1

I am currently self-studying Elements of Statistical Learning (2nd ed), by Friedman, Hastie & Tibshirani. I have a question with regards to Equation 2.24, which states the median distance of the closest point from the origin in a $p$-dimensional unit hyperball is

$d(p, N) = (1 - \frac{1}{2}^{1/N})^{1/p}$

where $N$ is the number of points in this hyperball.

I understand the derivation of the above (a good discussion of it can be found here); my question is:

if the distribution of points in this hyperball is uniform, shouldn't the points be arranged in a deterministic way? If so, does this not necessitate that the location of the closest point to the origin is at a fixed distance away from it?

I think this way because when I think of points being "uniformly-distributed" in lower dimensions, I think of there being a constant, common difference between neighbors (e.g. consider points in a lattice structure in three dimensions, or the points at the intersection of a square grid in two). I would think this thinking scales to $p$ dimensions, meaning there should be no randomness involved in the points' arrangement.

Edit: one possibility of the connotation of "uniformly-distributed" in this case would be: each point has an equal probability of residing at any location in the hyperball, independently of other points.
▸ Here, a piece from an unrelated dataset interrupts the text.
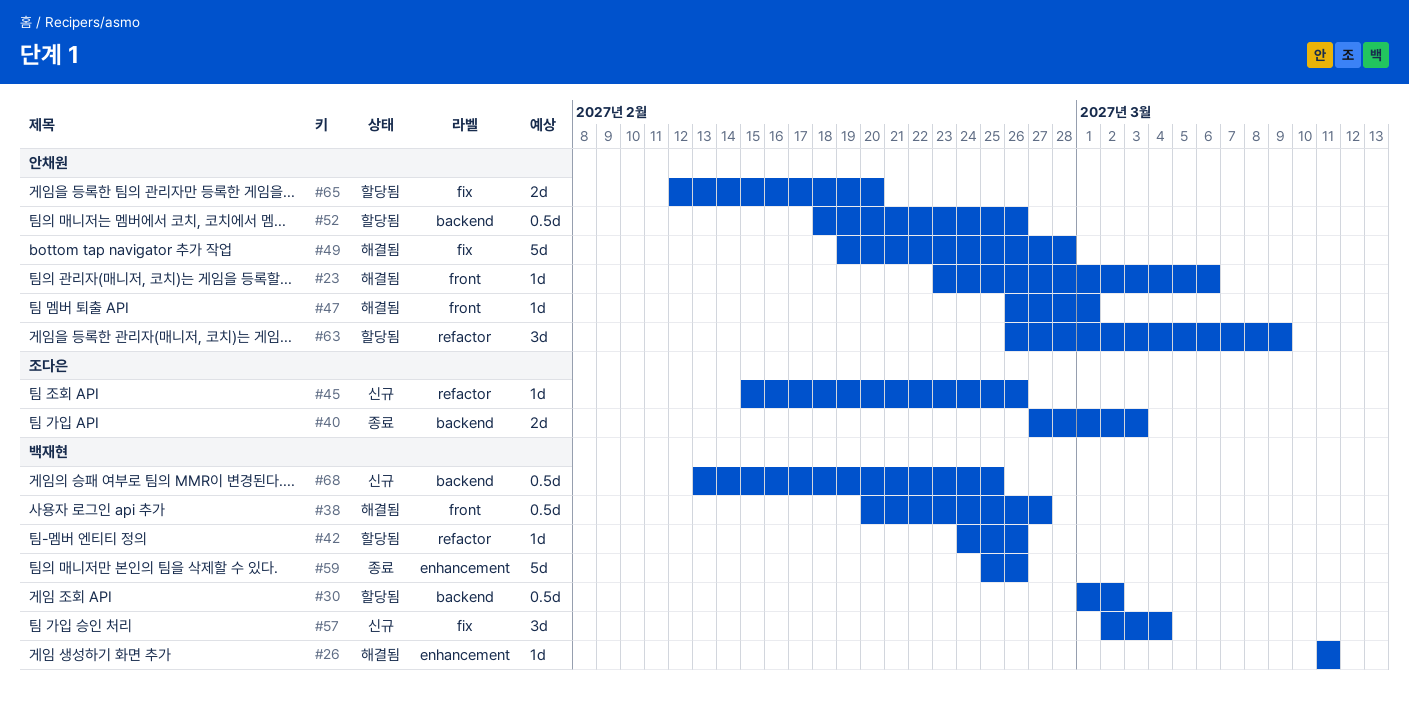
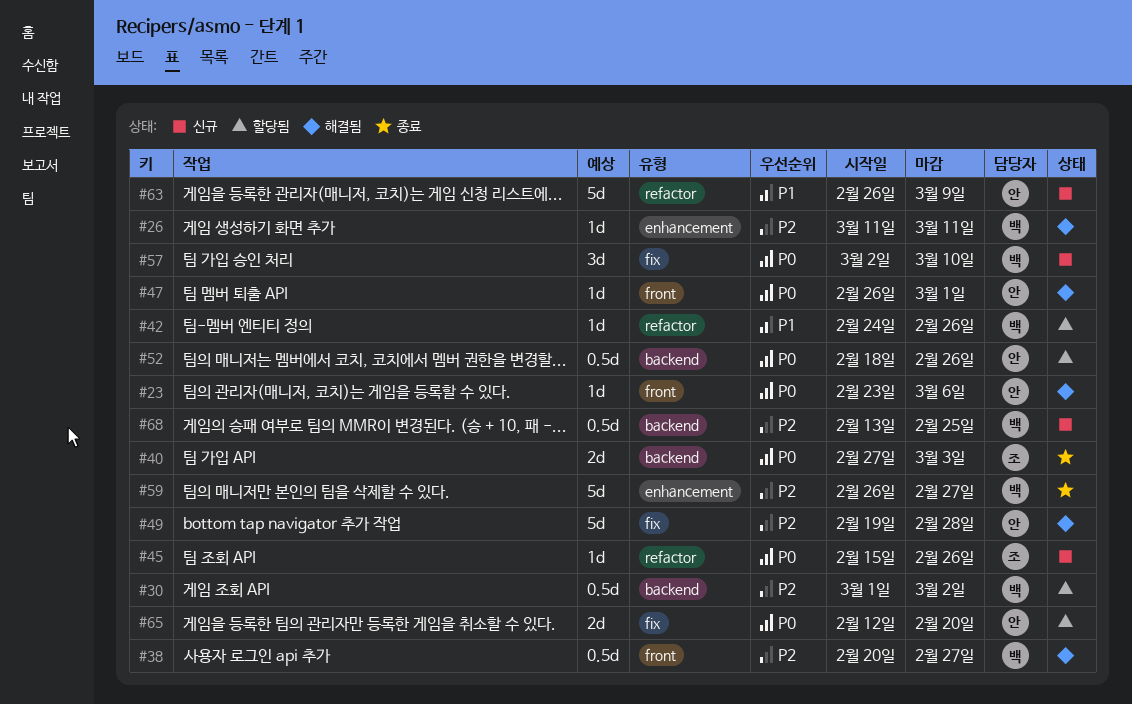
#57, due: Mar 4 -> Mar 10
#59, start: Feb 25 -> Feb 26
#59, due: Feb 26 -> Feb 27
#63, status: 할당됨 -> 신규
#63, estimate: 3d -> 5d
If this connotation is correct, I will update it as an answer below -- I am just not used to seeing things expressed this way.

joriki
  • 238,052
Nurmister
  • 335

2 Answers2

2

Indeed the term means what you suspected in the last paragraph in your edit to the question.

See https://en.wikipedia.org/wiki/Uniform_distribution_(continuous).

joriki
  • 238,052
  • Thank you for the response, and link. I have added my edit as an answer below. Out of curiosity, would one refer to my aforementioned "deterministic arrangement" as an arrangement of the sample points such that there is a common, constant density of them throughout the volume of the hyperball? – Nurmister Aug 19 '18 at 12:56
  • @Nurmister: No, I wouldn't call that a "density", that usually refers to something continuous, not to a discrete set of points. I'd call that a regular grid, or more formally, if it has the required properties, a lattice (see https://en.wikipedia.org/wiki/Lattice_(discrete_subgroup), https://en.wikipedia.org/wiki/Bravais_lattice). You might also find these relevant: https://math.stackexchange.com/questions/64235, https://math.stackexchange.com/questions/425782, https://en.wikipedia.org/wiki/Quasi-Monte_Carlo_method, https://en.wikipedia.org/wiki/Low-discrepancy_sequence. – joriki Aug 19 '18 at 13:22
  • Ah, I think I meant a uniform grid of points which would render a constant, common sampling density through the volume of the hyperball. Thanks again. – Nurmister Aug 20 '18 at 12:37
1

As mentioned by joriki, what was meant by "uniform distribution of points" was that each point is equally likely to be at any point in the hyperball, independent of other points. It does not necessarily mean that the points are arranged such that their sampling density (in other words, what I understand to be a regular grid as joriki has put it) is constant throughout the hyperball.

The fact was used in the derivation of this equation as found here: (in my own words) the probability that all $N$ points are at least distance $r$ away from the origin of the hyperball is: $(\frac{\text{Volume of unit hyperball} - \text{volume of sub-hyperball with radius } r}{\text{Volume of unit hyperball}})^N$

Nurmister
  • 335